--- Data for analysis Enclosed Below ---

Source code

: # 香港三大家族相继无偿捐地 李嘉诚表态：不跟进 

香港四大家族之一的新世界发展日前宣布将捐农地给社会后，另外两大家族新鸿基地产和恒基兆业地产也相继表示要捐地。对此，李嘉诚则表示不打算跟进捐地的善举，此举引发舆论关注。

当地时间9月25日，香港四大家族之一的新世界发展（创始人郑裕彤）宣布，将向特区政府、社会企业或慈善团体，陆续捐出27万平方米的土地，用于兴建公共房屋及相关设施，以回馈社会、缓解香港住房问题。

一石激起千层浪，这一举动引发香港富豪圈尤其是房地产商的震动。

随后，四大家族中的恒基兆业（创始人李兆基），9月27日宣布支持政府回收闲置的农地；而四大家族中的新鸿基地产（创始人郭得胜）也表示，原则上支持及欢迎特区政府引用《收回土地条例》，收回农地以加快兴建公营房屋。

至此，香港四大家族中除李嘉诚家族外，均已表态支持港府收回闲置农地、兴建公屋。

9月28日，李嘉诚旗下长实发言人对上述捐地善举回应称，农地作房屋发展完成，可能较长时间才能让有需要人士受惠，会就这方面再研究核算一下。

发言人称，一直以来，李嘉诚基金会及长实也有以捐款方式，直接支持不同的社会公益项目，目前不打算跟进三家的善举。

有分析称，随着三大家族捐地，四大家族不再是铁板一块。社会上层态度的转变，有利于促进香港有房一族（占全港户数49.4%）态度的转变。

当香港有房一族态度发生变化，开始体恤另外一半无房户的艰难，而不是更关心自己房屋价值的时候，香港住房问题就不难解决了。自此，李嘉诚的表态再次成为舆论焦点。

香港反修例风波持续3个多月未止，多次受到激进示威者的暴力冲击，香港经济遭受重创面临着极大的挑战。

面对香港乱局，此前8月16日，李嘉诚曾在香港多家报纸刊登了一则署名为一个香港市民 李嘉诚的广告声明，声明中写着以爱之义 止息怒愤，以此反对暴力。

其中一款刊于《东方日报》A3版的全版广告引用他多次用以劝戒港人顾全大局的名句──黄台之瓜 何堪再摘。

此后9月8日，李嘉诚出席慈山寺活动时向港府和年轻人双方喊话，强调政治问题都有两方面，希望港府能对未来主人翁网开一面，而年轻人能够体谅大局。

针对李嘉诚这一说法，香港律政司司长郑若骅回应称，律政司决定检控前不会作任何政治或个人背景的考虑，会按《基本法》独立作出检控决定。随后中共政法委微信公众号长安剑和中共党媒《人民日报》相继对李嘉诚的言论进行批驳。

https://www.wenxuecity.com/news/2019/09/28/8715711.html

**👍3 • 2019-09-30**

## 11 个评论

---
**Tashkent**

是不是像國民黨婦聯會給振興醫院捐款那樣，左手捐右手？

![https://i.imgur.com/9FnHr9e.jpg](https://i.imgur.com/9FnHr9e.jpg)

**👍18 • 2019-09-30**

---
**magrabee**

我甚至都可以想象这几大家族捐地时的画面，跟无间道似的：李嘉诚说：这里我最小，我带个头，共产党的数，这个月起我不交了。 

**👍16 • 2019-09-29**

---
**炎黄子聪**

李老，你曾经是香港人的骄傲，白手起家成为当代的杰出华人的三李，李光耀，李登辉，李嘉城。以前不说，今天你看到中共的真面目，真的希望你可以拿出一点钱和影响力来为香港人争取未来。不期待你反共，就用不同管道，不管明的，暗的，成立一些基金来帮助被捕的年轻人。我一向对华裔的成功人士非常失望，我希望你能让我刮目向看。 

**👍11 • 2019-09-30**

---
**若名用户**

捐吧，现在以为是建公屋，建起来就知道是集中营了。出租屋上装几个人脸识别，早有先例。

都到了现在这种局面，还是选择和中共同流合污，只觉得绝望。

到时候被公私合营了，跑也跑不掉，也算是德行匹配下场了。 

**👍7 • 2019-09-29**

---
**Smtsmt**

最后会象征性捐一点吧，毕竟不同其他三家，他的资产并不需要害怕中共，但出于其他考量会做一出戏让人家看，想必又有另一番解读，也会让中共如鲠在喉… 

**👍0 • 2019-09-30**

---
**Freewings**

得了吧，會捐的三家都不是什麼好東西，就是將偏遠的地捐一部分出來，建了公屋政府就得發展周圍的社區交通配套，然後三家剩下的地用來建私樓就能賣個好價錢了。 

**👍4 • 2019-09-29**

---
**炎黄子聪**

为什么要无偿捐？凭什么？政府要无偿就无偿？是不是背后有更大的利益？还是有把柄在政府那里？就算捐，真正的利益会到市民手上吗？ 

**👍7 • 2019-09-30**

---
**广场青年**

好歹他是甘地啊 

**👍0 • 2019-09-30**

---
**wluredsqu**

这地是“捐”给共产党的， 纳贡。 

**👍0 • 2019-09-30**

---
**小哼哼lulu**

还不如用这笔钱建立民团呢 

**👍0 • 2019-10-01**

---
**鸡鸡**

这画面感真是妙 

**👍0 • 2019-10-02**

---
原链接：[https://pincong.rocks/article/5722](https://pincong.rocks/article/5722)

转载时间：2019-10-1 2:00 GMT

--- End of Enclosed Data for analysis ---

Exercise brief:
Identify each line in the records above that contains the word "https", and copy it out in full.

Worked solution:
https://www.wenxuecity.com/news/2019/09/28/8715711.html
![https://i.imgur.com/9FnHr9e.jpg](https://i.imgur.com/9FnHr9e.jpg)
原链接：[https://pincong.rocks/article/5722](https://pincong.rocks/article/5722)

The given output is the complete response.